Task requirements >> Each entry needs to be restated exactly as written.

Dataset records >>

===

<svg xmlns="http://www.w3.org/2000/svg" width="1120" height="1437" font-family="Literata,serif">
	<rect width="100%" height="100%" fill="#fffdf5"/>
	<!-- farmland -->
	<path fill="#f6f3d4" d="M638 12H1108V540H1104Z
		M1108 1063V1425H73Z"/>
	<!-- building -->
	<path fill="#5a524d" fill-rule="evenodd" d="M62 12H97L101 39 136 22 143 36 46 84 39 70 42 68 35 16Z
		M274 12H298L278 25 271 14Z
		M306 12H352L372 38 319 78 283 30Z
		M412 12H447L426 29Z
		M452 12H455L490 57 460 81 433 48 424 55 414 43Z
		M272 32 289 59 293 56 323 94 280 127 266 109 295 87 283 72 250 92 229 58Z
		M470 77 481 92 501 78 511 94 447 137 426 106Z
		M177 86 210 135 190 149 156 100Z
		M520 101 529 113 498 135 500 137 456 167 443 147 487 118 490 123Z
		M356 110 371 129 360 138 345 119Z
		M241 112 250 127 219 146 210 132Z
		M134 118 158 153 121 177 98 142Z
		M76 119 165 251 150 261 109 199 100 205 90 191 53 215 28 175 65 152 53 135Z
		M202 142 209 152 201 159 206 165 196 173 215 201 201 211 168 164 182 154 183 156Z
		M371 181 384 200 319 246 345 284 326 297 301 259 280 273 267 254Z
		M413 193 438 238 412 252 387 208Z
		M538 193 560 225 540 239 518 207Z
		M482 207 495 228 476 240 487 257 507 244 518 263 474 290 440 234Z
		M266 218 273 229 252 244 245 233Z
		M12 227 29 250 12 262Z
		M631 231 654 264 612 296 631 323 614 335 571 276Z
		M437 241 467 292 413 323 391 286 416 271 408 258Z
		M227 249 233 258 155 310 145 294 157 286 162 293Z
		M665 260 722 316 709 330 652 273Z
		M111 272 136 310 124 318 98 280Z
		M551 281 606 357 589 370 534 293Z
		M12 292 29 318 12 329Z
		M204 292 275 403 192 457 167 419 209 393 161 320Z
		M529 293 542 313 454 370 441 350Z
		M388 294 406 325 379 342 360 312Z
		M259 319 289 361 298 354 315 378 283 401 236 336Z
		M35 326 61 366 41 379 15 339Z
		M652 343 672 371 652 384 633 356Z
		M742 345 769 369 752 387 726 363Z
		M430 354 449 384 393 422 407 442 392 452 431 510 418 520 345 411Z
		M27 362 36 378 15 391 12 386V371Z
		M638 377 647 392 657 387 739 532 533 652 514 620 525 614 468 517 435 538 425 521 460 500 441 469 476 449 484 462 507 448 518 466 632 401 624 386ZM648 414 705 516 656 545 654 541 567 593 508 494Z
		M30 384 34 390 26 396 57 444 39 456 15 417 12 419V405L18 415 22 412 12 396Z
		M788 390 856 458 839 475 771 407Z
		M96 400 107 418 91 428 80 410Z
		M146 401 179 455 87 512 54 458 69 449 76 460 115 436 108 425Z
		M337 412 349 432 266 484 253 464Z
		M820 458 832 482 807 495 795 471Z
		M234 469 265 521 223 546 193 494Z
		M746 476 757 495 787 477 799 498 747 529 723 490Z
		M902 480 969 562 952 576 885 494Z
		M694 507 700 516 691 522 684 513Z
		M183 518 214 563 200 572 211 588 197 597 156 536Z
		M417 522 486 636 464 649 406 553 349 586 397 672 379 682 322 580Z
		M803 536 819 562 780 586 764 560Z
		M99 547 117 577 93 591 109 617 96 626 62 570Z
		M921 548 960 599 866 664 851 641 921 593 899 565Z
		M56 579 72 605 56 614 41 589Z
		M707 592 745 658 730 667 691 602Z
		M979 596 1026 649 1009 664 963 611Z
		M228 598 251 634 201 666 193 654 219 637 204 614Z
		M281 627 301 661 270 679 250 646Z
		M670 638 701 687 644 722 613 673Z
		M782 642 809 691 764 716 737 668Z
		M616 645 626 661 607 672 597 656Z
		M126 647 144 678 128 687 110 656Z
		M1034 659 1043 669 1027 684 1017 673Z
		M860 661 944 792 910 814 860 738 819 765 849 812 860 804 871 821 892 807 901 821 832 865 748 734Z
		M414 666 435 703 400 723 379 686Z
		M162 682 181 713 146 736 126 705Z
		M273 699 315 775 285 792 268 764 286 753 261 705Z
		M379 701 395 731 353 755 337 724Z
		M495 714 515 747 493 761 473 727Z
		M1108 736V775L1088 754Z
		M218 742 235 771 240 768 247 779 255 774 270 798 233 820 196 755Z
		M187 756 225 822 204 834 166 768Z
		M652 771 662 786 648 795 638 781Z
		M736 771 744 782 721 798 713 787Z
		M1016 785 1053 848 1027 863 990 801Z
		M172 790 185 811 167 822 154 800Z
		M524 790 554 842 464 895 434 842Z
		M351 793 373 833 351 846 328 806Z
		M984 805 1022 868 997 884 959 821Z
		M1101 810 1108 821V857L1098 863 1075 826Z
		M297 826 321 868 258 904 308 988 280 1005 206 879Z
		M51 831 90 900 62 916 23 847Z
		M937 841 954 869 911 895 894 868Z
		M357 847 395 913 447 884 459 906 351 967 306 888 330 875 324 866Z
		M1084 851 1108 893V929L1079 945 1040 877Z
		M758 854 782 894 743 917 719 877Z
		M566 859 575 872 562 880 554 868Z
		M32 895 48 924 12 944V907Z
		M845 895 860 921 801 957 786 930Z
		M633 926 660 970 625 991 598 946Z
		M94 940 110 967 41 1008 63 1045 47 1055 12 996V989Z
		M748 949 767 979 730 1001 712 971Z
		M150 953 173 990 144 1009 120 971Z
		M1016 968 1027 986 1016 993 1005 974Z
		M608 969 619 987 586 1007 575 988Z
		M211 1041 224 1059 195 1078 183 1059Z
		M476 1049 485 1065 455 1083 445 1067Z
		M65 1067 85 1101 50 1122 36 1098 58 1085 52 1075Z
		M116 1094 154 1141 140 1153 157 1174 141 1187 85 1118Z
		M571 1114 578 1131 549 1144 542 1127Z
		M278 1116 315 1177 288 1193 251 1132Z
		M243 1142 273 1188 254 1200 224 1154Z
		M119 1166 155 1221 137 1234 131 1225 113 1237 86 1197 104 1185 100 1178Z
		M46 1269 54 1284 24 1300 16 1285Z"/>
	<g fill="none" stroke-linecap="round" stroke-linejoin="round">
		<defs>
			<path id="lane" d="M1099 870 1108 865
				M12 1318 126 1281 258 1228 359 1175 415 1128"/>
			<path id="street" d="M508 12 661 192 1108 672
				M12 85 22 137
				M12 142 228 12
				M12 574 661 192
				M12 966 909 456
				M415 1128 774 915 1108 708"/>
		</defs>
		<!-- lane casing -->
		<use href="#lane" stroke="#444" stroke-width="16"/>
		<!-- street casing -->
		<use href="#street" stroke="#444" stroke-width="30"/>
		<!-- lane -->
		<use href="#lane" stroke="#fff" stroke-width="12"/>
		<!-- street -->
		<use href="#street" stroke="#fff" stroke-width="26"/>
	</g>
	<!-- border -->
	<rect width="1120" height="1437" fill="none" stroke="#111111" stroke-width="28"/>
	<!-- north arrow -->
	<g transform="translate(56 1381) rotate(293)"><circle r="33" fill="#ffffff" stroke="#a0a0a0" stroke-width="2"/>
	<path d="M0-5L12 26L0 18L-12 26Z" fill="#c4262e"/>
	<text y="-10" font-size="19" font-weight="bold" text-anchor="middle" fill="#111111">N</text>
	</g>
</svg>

===

Answer space >>
<svg xmlns="http://www.w3.org/2000/svg" width="1120" height="1437" font-family="Literata,serif">
	<rect width="100%" height="100%" fill="#fffdf5"/>
	<!-- farmland -->
	<path fill="#f6f3d4" d="M638 12H1108V540H1104Z
		M1108 1063V1425H73Z"/>
	<!-- building -->
	<path fill="#5a524d" fill-rule="evenodd" d="M62 12H97L101 39 136 22 143 36 46 84 39 70 42 68 35 16Z
		M274 12H298L278 25 271 14Z
		M306 12H352L372 38 319 78 283 30Z
		M412 12H447L426 29Z
		M452 12H455L490 57 460 81 433 48 424 55 414 43Z
		M272 32 289 59 293 56 323 94 280 127 266 109 295 87 283 72 250 92 229 58Z
		M470 77 481 92 501 78 511 94 447 137 426 106Z
		M177 86 210 135 190 149 156 100Z
		M520 101 529 113 498 135 500 137 456 167 443 147 487 118 490 123Z
		M356 110 371 129 360 138 345 119Z
		M241 112 250 127 219 146 210 132Z
		M134 118 158 153 121 177 98 142Z
		M76 119 165 251 150 261 109 199 100 205 90 191 53 215 28 175 65 152 53 135Z
		M202 142 209 152 201 159 206 165 196 173 215 201 201 211 168 164 182 154 183 156Z
		M371 181 384 200 319 246 345 284 326 297 301 259 280 273 267 254Z
		M413 193 438 238 412 252 387 208Z
		M538 193 560 225 540 239 518 207Z
		M482 207 495 228 476 240 487 257 507 244 518 263 474 290 440 234Z
		M266 218 273 229 252 244 245 233Z
		M12 227 29 250 12 262Z
		M631 231 654 264 612 296 631 323 614 335 571 276Z
		M437 241 467 292 413 323 391 286 416 271 408 258Z
		M227 249 233 258 155 310 145 294 157 286 162 293Z
		M665 260 722 316 709 330 652 273Z
		M111 272 136 310 124 318 98 280Z
		M551 281 606 357 589 370 534 293Z
		M12 292 29 318 12 329Z
		M204 292 275 403 192 457 167 419 209 393 161 320Z
		M529 293 542 313 454 370 441 350Z
		M388 294 406 325 379 342 360 312Z
		M259 319 289 361 298 354 315 378 283 401 236 336Z
		M35 326 61 366 41 379 15 339Z
		M652 343 672 371 652 384 633 356Z
		M742 345 769 369 752 387 726 363Z
		M430 354 449 384 393 422 407 442 392 452 431 510 418 520 345 411Z
		M27 362 36 378 15 391 12 386V371Z
		M638 377 647 392 657 387 739 532 533 652 514 620 525 614 468 517 435 538 425 521 460 500 441 469 476 449 484 462 507 448 518 466 632 401 624 386ZM648 414 705 516 656 545 654 541 567 593 508 494Z
		M30 384 34 390 26 396 57 444 39 456 15 417 12 419V405L18 415 22 412 12 396Z
		M788 390 856 458 839 475 771 407Z
		M96 400 107 418 91 428 80 410Z
		M146 401 179 455 87 512 54 458 69 449 76 460 115 436 108 425Z
		M337 412 349 432 266 484 253 464Z
		M820 458 832 482 807 495 795 471Z
		M234 469 265 521 223 546 193 494Z
		M746 476 757 495 787 477 799 498 747 529 723 490Z
		M902 480 969 562 952 576 885 494Z
		M694 507 700 516 691 522 684 513Z
		M183 518 214 563 200 572 211 588 197 597 156 536Z
		M417 522 486 636 464 649 406 553 349 586 397 672 379 682 322 580Z
		M803 536 819 562 780 586 764 560Z
		M99 547 117 577 93 591 109 617 96 626 62 570Z
		M921 548 960 599 866 664 851 641 921 593 899 565Z
		M56 579 72 605 56 614 41 589Z
		M707 592 745 658 730 667 691 602Z
		M979 596 1026 649 1009 664 963 611Z
		M228 598 251 634 201 666 193 654 219 637 204 614Z
		M281 627 301 661 270 679 250 646Z
		M670 638 701 687 644 722 613 673Z
		M782 642 809 691 764 716 737 668Z
		M616 645 626 661 607 672 597 656Z
		M126 647 144 678 128 687 110 656Z
		M1034 659 1043 669 1027 684 1017 673Z
		M860 661 944 792 910 814 860 738 819 765 849 812 860 804 871 821 892 807 901 821 832 865 748 734Z
		M414 666 435 703 400 723 379 686Z
		M162 682 181 713 146 736 126 705Z
		M273 699 315 775 285 792 268 764 286 753 261 705Z
		M379 701 395 731 353 755 337 724Z
		M495 714 515 747 493 761 473 727Z
		M1108 736V775L1088 754Z
		M218 742 235 771 240 768 247 779 255 774 270 798 233 820 196 755Z
		M187 756 225 822 204 834 166 768Z
		M652 771 662 786 648 795 638 781Z
		M736 771 744 782 721 798 713 787Z
		M1016 785 1053 848 1027 863 990 801Z
		M172 790 185 811 167 822 154 800Z
		M524 790 554 842 464 895 434 842Z
		M351 793 373 833 351 846 328 806Z
		M984 805 1022 868 997 884 959 821Z
		M1101 810 1108 821V857L1098 863 1075 826Z
		M297 826 321 868 258 904 308 988 280 1005 206 879Z
		M51 831 90 900 62 916 23 847Z
		M937 841 954 869 911 895 894 868Z
		M357 847 395 913 447 884 459 906 351 967 306 888 330 875 324 866Z
		M1084 851 1108 893V929L1079 945 1040 877Z
		M758 854 782 894 743 917 719 877Z
		M566 859 575 872 562 880 554 868Z
		M32 895 48 924 12 944V907Z
		M845 895 860 921 801 957 786 930Z
		M633 926 660 970 625 991 598 946Z
		M94 940 110 967 41 1008 63 1045 47 1055 12 996V989Z
		M748 949 767 979 730 1001 712 971Z
		M150 953 173 990 144 1009 120 971Z
		M1016 968 1027 986 1016 993 1005 974Z
		M608 969 619 987 586 1007 575 988Z
		M211 1041 224 1059 195 1078 183 1059Z
		M476 1049 485 1065 455 1083 445 1067Z
		M65 1067 85 1101 50 1122 36 1098 58 1085 52 1075Z
		M116 1094 154 1141 140 1153 157 1174 141 1187 85 1118Z
		M571 1114 578 1131 549 1144 542 1127Z
		M278 1116 315 1177 288 1193 251 1132Z
		M243 1142 273 1188 254 1200 224 1154Z
		M119 1166 155 1221 137 1234 131 1225 113 1237 86 1197 104 1185 100 1178Z
		M46 1269 54 1284 24 1300 16 1285Z"/>
	<g fill="none" stroke-linecap="round" stroke-linejoin="round">
		<defs>
			<path id="lane" d="M1099 870 1108 865
				M12 1318 126 1281 258 1228 359 1175 415 1128"/>
			<path id="street" d="M508 12 661 192 1108 672
				M12 85 22 137
				M12 142 228 12
				M12 574 661 192
				M12 966 909 456
				M415 1128 774 915 1108 708"/>
		</defs>
		<!-- lane casing -->
		<use href="#lane" stroke="#444" stroke-width="16"/>
		<!-- street casing -->
		<use href="#street" stroke="#444" stroke-width="30"/>
		<!-- lane -->
		<use href="#lane" stroke="#fff" stroke-width="12"/>
		<!-- street -->
		<use href="#street" stroke="#fff" stroke-width="26"/>
	</g>
	<!-- border -->
	<rect width="1120" height="1437" fill="none" stroke="#111111" stroke-width="28"/>
	<!-- north arrow -->
	<g transform="translate(56 1381) rotate(293)"><circle r="33" fill="#ffffff" stroke="#a0a0a0" stroke-width="2"/>
	<path d="M0-5L12 26L0 18L-12 26Z" fill="#c4262e"/>
	<text y="-10" font-size="19" font-weight="bold" text-anchor="middle" fill="#111111">N</text>
	</g>
</svg>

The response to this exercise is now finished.